This week in a dispute between Google and Oracle, a California federal judge issued an unusual order that both sides disclose individuals to whom they have paid money to comment about the case publicly. Coverage, including commentary from CL&P Blog's own Paul Levy, is here, and the order is here.
Underlying the judge's order appears to be the possibility that the parties are using paid shills to advocate their positions in public. Whether or not that is the case, I'm troubled to see a court opening the door to judicial oversight of speech about litigation. Litigants do not give up their right to speak by filing a lawsuit, except to the extent that speech could undermine the integrity of the proceeding (by influencing a jury, for instance, or by violating a court's protective order). Where judicial integrity concerns are absent, the justification for investigating speech about litigation is unclear to me. Litigation often involves important issues of public policy, and the litigants themselves may be in the best position to inform the public about those issues. So a judicial order that chills a party's out-of-court advocacy by forcing it to disclose how it goes about advocating its position, including its associations for that purpose, would have a dangerous potential to limit public debate.

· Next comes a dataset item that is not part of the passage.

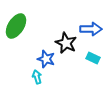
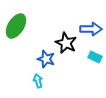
cyan rectangle: moved 2 px right, 1 px up
cyan arrow: moved 1 px right, 4 px down
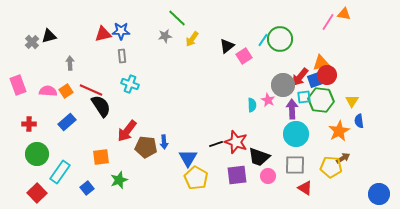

If the problem the court perceives is that the marketplace of ideas contains speakers who have ulterior motives, then this is a classic case in which the remedy for speech is more speech -- either good muckraking journalism on the subject of paid shills, or a public debate over how much background information listeners should expect a speaker to disclose before listeners decide to take that speaker seriously. Absent some concern for the integrity of a judicial proceedings, it does not seem like a job for a court to police public speech related to the litigation before it.